Thursday, October 31, 2013

Walking in the woods with leaves


Taking pretty fall photos this year is more challenging than I’m used to.  I have to take photos shortly after sunrise or just before sunset to tease out much color.  For most of the day, the leaves simply look dingy, which is not typical at all.  Most years, sunset or sunrise light is too strong, and a gray day shows off the colors better.  Not this year.

Yesterday’s late afternoon light made even dingy trees look a lot prettier and more orange than I expected.  And what better color than orange to post on Halloween?

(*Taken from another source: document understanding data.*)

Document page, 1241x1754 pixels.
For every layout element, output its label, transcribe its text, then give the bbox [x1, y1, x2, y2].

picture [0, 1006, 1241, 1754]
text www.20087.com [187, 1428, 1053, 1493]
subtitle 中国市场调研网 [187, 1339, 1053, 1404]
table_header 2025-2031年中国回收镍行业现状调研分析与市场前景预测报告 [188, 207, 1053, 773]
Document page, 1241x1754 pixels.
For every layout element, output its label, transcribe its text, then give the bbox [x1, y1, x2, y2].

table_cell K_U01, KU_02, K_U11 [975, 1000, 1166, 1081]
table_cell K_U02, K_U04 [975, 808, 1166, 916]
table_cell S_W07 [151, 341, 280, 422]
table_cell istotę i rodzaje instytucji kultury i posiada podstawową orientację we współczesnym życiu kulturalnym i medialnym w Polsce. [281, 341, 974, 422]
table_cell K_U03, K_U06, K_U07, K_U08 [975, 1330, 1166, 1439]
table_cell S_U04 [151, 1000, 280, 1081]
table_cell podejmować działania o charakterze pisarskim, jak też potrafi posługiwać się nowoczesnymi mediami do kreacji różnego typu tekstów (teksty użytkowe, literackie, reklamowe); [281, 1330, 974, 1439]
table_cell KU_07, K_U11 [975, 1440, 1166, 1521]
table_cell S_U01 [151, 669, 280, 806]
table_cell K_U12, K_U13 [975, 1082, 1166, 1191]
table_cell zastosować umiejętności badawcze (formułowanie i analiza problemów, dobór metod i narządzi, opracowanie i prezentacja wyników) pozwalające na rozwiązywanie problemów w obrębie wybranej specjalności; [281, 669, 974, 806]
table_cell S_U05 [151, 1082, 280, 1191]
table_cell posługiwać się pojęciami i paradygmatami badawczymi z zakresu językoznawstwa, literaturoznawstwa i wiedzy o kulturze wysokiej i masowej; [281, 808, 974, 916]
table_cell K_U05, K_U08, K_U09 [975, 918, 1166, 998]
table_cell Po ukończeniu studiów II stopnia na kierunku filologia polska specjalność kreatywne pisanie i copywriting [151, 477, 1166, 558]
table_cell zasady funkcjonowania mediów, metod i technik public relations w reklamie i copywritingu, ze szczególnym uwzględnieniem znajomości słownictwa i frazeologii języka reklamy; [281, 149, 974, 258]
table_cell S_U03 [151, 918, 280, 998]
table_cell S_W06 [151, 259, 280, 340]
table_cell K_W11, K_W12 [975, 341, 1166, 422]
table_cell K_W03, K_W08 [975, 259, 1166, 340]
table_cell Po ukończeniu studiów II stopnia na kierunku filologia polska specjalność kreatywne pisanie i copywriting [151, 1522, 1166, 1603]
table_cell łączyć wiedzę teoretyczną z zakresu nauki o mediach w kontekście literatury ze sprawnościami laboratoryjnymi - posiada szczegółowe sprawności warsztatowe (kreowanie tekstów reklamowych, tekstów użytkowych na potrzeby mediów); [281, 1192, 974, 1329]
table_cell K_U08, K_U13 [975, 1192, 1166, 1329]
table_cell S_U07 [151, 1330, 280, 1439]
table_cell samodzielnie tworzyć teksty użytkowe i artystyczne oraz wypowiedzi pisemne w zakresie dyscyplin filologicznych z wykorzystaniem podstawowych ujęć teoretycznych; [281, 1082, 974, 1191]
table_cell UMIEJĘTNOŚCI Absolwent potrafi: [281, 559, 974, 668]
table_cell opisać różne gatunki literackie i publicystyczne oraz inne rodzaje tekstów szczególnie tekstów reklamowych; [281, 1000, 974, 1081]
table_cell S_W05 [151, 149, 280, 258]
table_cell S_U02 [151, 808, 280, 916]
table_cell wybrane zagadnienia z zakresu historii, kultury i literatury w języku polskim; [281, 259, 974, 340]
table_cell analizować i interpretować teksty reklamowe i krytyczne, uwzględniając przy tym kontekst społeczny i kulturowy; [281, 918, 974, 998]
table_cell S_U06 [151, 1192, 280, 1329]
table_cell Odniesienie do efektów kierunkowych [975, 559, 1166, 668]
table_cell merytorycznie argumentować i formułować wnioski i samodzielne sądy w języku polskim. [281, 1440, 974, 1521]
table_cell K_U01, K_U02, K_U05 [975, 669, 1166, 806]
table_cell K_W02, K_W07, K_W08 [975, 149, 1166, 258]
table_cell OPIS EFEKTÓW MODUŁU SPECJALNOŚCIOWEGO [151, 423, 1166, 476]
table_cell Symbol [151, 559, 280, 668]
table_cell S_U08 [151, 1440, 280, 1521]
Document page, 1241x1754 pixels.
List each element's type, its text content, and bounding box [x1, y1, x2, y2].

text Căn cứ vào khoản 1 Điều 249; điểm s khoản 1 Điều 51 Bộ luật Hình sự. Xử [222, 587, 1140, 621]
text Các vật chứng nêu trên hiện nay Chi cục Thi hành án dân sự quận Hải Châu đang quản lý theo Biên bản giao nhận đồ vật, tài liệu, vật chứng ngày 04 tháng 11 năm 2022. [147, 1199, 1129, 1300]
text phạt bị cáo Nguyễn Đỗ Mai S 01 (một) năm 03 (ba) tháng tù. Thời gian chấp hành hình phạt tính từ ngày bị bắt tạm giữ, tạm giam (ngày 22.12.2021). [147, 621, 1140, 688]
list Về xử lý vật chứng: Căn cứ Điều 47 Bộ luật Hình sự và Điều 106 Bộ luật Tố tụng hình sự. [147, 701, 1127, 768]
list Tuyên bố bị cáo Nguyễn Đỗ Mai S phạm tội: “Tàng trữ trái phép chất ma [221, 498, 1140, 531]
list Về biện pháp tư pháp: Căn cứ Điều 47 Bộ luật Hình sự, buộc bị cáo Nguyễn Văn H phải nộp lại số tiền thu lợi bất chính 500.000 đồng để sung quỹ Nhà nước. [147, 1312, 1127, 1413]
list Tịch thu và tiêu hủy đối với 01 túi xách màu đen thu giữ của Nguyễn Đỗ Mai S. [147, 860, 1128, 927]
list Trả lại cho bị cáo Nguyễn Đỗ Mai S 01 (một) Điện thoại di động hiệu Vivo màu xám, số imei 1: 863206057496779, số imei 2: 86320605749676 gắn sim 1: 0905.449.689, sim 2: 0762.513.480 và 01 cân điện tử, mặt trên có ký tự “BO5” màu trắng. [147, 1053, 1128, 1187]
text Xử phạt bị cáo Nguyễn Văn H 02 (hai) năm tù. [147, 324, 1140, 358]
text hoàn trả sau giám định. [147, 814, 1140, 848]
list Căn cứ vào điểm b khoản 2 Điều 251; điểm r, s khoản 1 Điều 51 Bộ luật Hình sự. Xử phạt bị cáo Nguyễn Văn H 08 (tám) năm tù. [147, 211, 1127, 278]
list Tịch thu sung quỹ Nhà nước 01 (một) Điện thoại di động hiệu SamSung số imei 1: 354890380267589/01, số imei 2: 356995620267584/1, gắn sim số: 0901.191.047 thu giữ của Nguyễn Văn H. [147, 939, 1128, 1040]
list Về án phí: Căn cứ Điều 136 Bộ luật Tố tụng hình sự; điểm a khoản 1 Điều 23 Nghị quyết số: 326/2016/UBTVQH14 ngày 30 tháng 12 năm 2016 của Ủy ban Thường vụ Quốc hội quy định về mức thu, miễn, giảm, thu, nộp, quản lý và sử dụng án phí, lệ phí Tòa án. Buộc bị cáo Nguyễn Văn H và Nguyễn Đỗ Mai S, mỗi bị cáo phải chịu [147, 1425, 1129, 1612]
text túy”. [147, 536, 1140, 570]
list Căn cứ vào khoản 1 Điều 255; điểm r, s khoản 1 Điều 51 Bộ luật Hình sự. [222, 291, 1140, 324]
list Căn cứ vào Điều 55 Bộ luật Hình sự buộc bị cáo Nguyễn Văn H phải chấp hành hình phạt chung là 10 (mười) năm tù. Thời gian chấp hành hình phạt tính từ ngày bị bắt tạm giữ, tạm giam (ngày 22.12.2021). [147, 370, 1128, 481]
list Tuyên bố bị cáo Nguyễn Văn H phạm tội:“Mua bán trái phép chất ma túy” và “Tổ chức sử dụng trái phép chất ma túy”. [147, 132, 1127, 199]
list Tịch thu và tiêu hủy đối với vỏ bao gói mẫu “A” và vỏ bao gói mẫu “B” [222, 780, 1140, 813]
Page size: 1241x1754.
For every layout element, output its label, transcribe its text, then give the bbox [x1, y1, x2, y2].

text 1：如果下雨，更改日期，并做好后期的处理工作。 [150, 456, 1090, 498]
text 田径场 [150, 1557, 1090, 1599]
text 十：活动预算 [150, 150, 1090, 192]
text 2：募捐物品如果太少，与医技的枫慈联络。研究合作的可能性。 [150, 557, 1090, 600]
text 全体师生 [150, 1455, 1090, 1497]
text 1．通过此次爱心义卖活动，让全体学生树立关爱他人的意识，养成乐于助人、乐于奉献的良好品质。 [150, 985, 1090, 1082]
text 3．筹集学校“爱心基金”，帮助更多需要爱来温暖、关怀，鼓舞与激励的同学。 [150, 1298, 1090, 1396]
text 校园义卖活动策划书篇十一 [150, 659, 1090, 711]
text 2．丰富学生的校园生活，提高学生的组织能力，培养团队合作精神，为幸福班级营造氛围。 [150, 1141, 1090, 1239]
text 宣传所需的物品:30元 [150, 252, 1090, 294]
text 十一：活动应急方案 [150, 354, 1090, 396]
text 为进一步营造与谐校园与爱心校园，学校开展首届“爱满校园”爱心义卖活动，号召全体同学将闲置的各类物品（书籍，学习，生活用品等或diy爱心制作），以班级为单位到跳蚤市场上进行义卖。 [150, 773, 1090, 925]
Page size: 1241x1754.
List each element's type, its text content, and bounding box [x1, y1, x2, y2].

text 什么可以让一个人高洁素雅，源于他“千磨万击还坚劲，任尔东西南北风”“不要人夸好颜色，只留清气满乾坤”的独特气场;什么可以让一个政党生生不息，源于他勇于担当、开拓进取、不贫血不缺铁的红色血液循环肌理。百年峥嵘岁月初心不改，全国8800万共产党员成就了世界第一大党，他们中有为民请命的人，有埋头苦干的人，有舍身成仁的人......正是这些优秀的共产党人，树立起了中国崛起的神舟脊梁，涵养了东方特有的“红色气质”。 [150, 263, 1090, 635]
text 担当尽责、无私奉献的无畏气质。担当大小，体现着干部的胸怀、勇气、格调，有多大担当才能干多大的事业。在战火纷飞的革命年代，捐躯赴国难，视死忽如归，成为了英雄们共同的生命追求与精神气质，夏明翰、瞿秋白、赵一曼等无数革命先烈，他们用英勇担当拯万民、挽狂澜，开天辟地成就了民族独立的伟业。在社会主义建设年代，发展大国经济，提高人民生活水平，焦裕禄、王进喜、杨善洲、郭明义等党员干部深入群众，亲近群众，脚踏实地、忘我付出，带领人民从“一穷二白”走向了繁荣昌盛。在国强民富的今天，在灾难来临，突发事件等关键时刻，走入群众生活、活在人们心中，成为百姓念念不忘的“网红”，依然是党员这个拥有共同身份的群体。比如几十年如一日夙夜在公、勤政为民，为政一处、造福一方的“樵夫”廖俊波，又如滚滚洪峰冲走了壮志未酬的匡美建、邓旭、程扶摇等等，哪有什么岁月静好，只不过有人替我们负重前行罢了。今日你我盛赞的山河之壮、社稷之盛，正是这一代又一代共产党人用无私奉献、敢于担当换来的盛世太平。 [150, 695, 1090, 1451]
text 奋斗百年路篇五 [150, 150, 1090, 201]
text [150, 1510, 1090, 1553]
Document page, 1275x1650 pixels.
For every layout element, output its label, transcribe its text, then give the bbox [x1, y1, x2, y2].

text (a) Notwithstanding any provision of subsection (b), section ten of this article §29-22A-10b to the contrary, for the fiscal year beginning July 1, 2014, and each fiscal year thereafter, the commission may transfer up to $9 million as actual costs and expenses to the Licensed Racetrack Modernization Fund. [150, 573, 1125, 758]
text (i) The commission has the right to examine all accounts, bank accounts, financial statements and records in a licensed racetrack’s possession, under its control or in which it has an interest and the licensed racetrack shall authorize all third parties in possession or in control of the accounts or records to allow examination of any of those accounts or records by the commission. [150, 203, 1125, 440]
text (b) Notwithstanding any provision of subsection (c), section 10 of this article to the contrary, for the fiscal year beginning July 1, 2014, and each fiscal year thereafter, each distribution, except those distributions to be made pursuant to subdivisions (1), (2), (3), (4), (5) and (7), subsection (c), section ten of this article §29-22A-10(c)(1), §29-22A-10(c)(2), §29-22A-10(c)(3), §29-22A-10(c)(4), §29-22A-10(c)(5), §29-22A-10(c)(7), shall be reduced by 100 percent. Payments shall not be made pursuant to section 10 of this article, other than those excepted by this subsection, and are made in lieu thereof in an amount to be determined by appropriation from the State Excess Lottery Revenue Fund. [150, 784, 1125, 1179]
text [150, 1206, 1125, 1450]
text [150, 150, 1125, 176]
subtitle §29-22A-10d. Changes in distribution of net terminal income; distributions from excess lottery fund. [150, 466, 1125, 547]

This year’s leaves will soon all be on the ground. Today a bit of a breeze is helping to bring them down. I notice that even a slight shift in the wind direction brings a new flurry of leaf drop.  Today, the direction is SSE, a direction I haven’t had for a couple of weeks, and that seems to be all that is needed to speed up the leaf fall.  Today, the wind speed is no stronger than it’s been for a week or more, but the wind direction is different than the more normal NW or westerly direction. That change means the wind strikes the leaves from a different angle, and for some leaves that’s all it takes to bring them down.

Walking through a forest when the leaves are falling is fun.  I can feel and hear the leaves dropping all around me and on me.  I have to resist the automatic urge to bat them away, like I would with an insect.  Instead, I walk into the falling leaves, feel them light on my jacket, tickle my face and then crunch underfoot.  A thousand leaves are falling all at once, and you need a whole forest to get the full effect.  Now’s the time to try it.    

4 comments:

Scott said...

A fine image with contrasting angles, Carolyn. Too bad the colors aren't even more vibrant. Keep this site in mind for next year if the foliage is better because this is a well-framed image.

By the way, Kali and I heard our first White-throated Sparrow last weekend at Tyler State Park in Bucks County, but birders have told me that White-throated Sparrows (and Juncos) had arrived a few days before I heard my first sparrow.

Sharkbytes said...

Love it! I want to get a good video of the leaves just falling golden all around me

Carolyn H said...

Scott: I saw a flock of about 20 juncos two evenings ago. They flushed and kept heading south. I haven't found any yet at my feeders or that appeared to be settling in. So far, no sightings of white-throated sparrows

Carolyn H said...

Sharkbytes: I had a severe storm just before dawn with some big winds, and the leaves were falling like it was a ticker-tape parade. i wish that storm could have waited another hour when it would have been light enough to get a photo (or video).